Peki, işler nasıl gidiyor?
“Pandemi öncesi ve pandemi sonrası diye öngörülmüş perakende tahminleri Türkiye’de deprem öncesi ve deprem sonrası olarak kendini revize etti. Şubat’ta deprem, sonrasında Nisan’da beklenenin üstünde bir alışveriş trendi görüldü. Elbette enflasyonun belli etkisi olmuşsa da deprem sonrasında yapılan alışverişin yaşama ilişkin heyecanın tekrar arttığını göstermesi açısından sevindirici. Nisan’da güçlü bir ziyaretçi artışı olurken satışlar da yüzde 84’lük bir artış noktasına geldi.

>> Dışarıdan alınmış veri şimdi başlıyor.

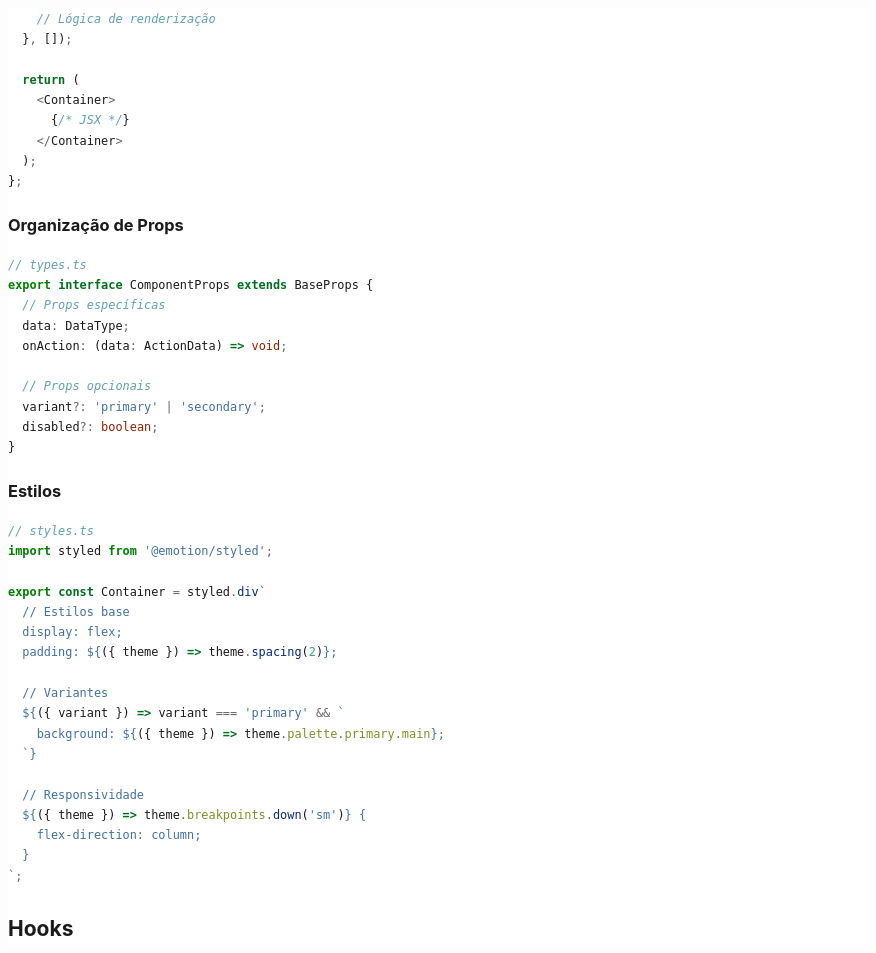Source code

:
 ```typescript
    // Lógica de renderização
  }, []);

  return (
    <Container>
      {/* JSX */}
    </Container>
  );
};
```

### Organização de Props

```typescript
// types.ts
export interface ComponentProps extends BaseProps {
  // Props específicas
  data: DataType;
  onAction: (data: ActionData) => void;

  // Props opcionais
  variant?: 'primary' | 'secondary';
  disabled?: boolean;
}
```

### Estilos

```typescript
// styles.ts
import styled from '@emotion/styled';

export const Container = styled.div`
  // Estilos base
  display: flex;
  padding: ${({ theme }) => theme.spacing(2)};

  // Variantes
  ${({ variant }) => variant === 'primary' && `
    background: ${({ theme }) => theme.palette.primary.main};
  `}

  // Responsividade
  ${({ theme }) => theme.breakpoints.down('sm')} {
    flex-direction: column;
  }
`;
```

## Hooks
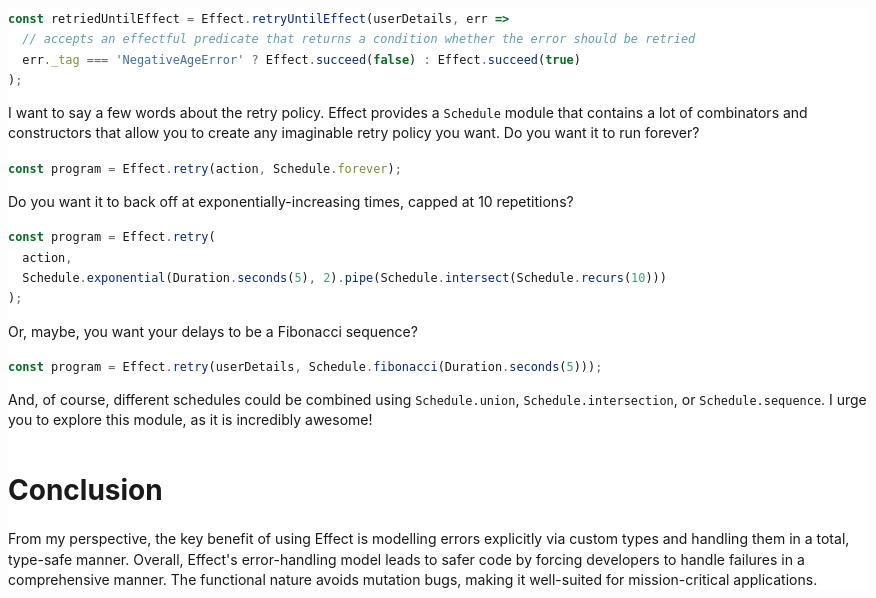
 ```ts
const retriedUntilEffect = Effect.retryUntilEffect(userDetails, err =>
  // accepts an effectful predicate that returns a condition whether the error should be retried
  err._tag === 'NegativeAgeError' ? Effect.succeed(false) : Effect.succeed(true)
);
```

I want to say a few words about the retry policy. Effect provides a `Schedule` module that contains a lot of combinators and constructors that allow you to create any imaginable retry policy you want. Do you want it to run forever?

```ts
const program = Effect.retry(action, Schedule.forever);
```

Do you want it to back off at exponentially-increasing times, capped at 10 repetitions?

```ts
const program = Effect.retry(
  action,
  Schedule.exponential(Duration.seconds(5), 2).pipe(Schedule.intersect(Schedule.recurs(10)))
);
```

Or, maybe, you want your delays to be a Fibonacci sequence?

```ts
const program = Effect.retry(userDetails, Schedule.fibonacci(Duration.seconds(5)));
```

And, of course, different schedules could be combined using `Schedule.union`, `Schedule.intersection`, or `Schedule.sequence`. I urge you to explore this module, as it is incredibly awesome!

# Conclusion

From my perspective, the key benefit of using Effect is modelling errors explicitly via custom types and handling them in a total, type-safe manner. Overall, Effect's error-handling model leads to safer code by forcing developers to handle failures in a comprehensive manner. The functional nature avoids mutation bugs, making it well-suited for mission-critical applications.
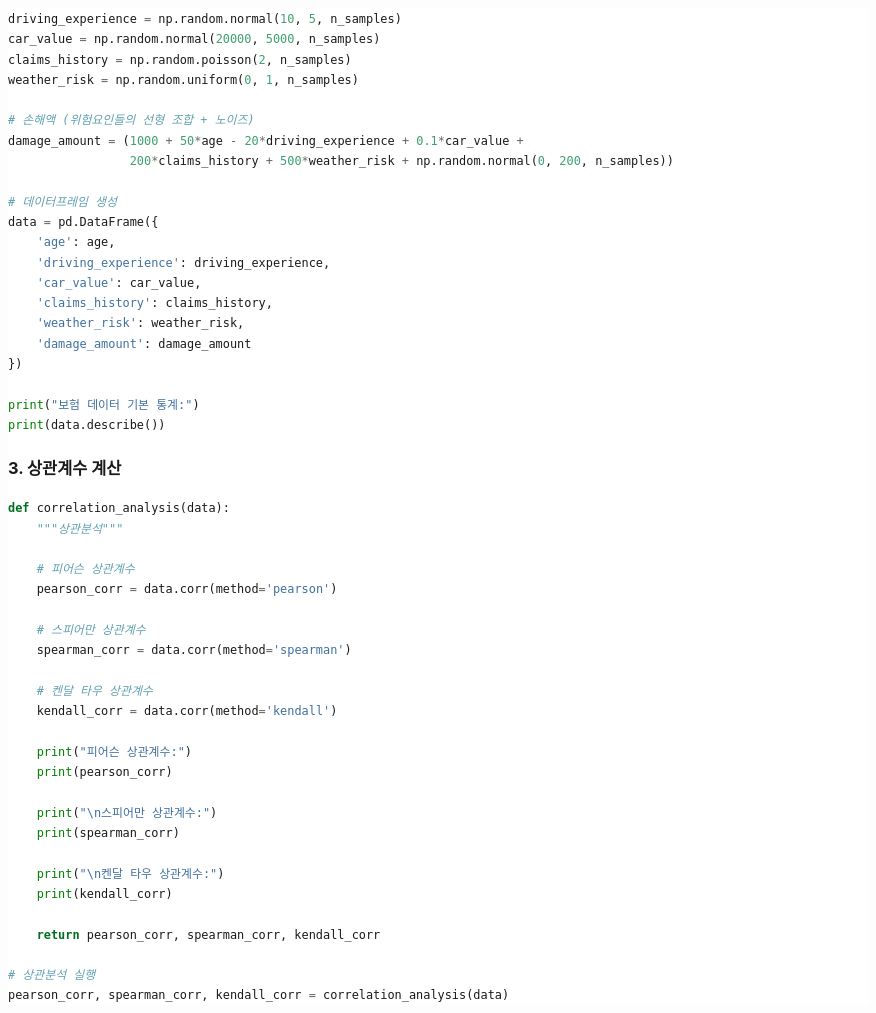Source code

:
 ```python
driving_experience = np.random.normal(10, 5, n_samples)
car_value = np.random.normal(20000, 5000, n_samples)
claims_history = np.random.poisson(2, n_samples)
weather_risk = np.random.uniform(0, 1, n_samples)

# 손해액 (위험요인들의 선형 조합 + 노이즈)
damage_amount = (1000 + 50*age - 20*driving_experience + 0.1*car_value + 
                 200*claims_history + 500*weather_risk + np.random.normal(0, 200, n_samples))

# 데이터프레임 생성
data = pd.DataFrame({
    'age': age,
    'driving_experience': driving_experience,
    'car_value': car_value,
    'claims_history': claims_history,
    'weather_risk': weather_risk,
    'damage_amount': damage_amount
})

print("보험 데이터 기본 통계:")
print(data.describe())
```

### 3. 상관계수 계산

```python
def correlation_analysis(data):
    """상관분석"""
    
    # 피어슨 상관계수
    pearson_corr = data.corr(method='pearson')
    
    # 스피어만 상관계수
    spearman_corr = data.corr(method='spearman')
    
    # 켄달 타우 상관계수
    kendall_corr = data.corr(method='kendall')
    
    print("피어슨 상관계수:")
    print(pearson_corr)
    
    print("\n스피어만 상관계수:")
    print(spearman_corr)
    
    print("\n켄달 타우 상관계수:")
    print(kendall_corr)
    
    return pearson_corr, spearman_corr, kendall_corr

# 상관분석 실행
pearson_corr, spearman_corr, kendall_corr = correlation_analysis(data)
```
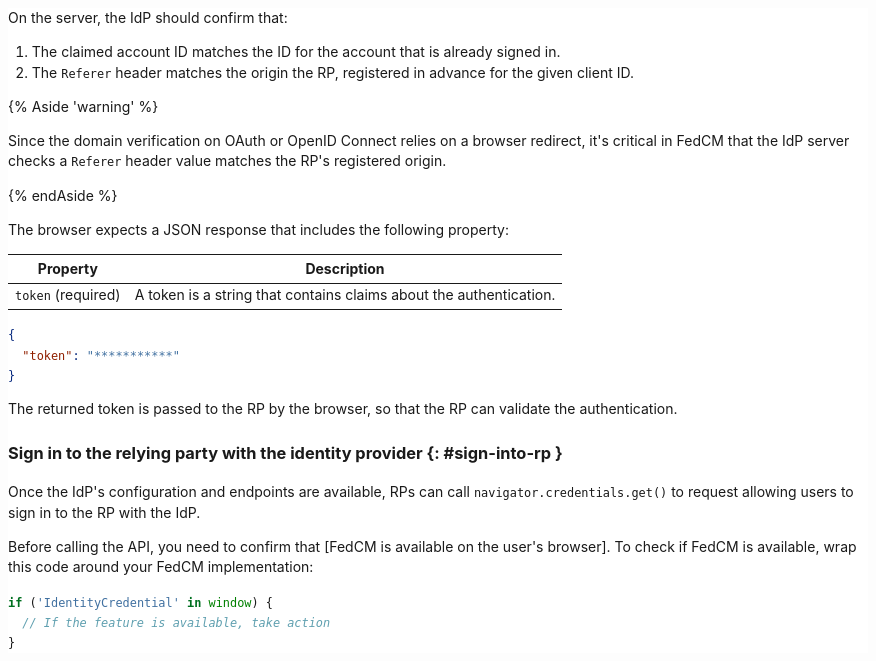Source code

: On the server, the IdP should confirm that:

1. The claimed account ID matches the ID for the account that is already
   signed in. 
2. The `Referer` header matches the origin the RP, registered in advance
   for the given client ID.

{% Aside 'warning' %}

Since the domain verification on OAuth or OpenID Connect relies on a browser
redirect, it's critical in FedCM that the IdP server checks a `Referer` header value
matches the RP's registered origin.

{% endAside %}

The browser expects a JSON response that includes the following property:

<table class="with-heading-tint with-borders">
  <thead>
    <tr>
      <th>Property</th>
      <th>Description</th>
    </tr>
  </thead>
  <tr>
    <td><code>token</code> (required)</td>
    <td>A token is a string that contains claims about the authentication.</td>
  </tr>
</table>

```json
{
  "token": "***********"
}
```

The returned token is passed to the RP by the browser, so that the RP can
validate the authentication.

### Sign in to the relying party with the identity provider {: #sign-into-rp }

Once the IdP's configuration and endpoints are available, RPs can call
`navigator.credentials.get()` to request allowing users to sign in to the RP
with the IdP.

<a name="feature-detection"></a>

Before calling the API, you need to confirm that [FedCM is available on the
user's browser]. To check if FedCM is available, wrap this code around your
FedCM implementation:

```javascript
if ('IdentityCredential' in window) {
  // If the feature is available, take action
}
```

Alışveriş merkezleri bir anlamda mecra olarak da değerlendirilmeli. Mecra olarak değerlendirmeye başladığınızda da içerik çok önemli bir noktaya geliyor. Bir örnek olarak Nestle KitKat’ın bir FMCG marka olarak alışveriş merkezi içerisinde yarattığı deneyimin çok başarılı olduğunu söylemek mümkün. Bir kültürel değişimden söz ediyoruz dolayısıyla da alışveriş merkezleri bu değişime ayak uydurmalı.
Türkiye’de 450 tane AVM var. 135 ile en çok da İstanbul’da. AVM yatırımları uzun vadeli döviz cinsinden yapılıyorken, kanun koyucunun kiraları TL cinsiden ödenecek demesi yatırımları cazip kılmıyor. Bugün hala pek çok ilde AVM bulunmuyor.
Diğer yandan sektör yaşlandı, AVM’ler eskidi. Günün gereklerini, heyecanını ve ihtiyaçlarını karşılamak üzere yeni baştan tasarlanmaları gerekiyor. Konseptin içinde hastane, çağrı merkezi hatta otel bile olmalı. Bir cazibe merkezi olarak örnek vermek istersek Berlin’deki bir AVM’nin terasından hayvanat bahçesini görüyorsunuz. Bir çağrışım yaratmak üzere JFK havalimanının içinde gerçekleştirilen Londra ambiyansı da içerik ve deneyimin önemini ortaya koyuyor.
İbrahim İbrahim’in açtığı perspektif, pandemide “öldü” dediğimiz AVM’lere fütüristik olmanın ötesinde fantastik bir yol da açmış oldu.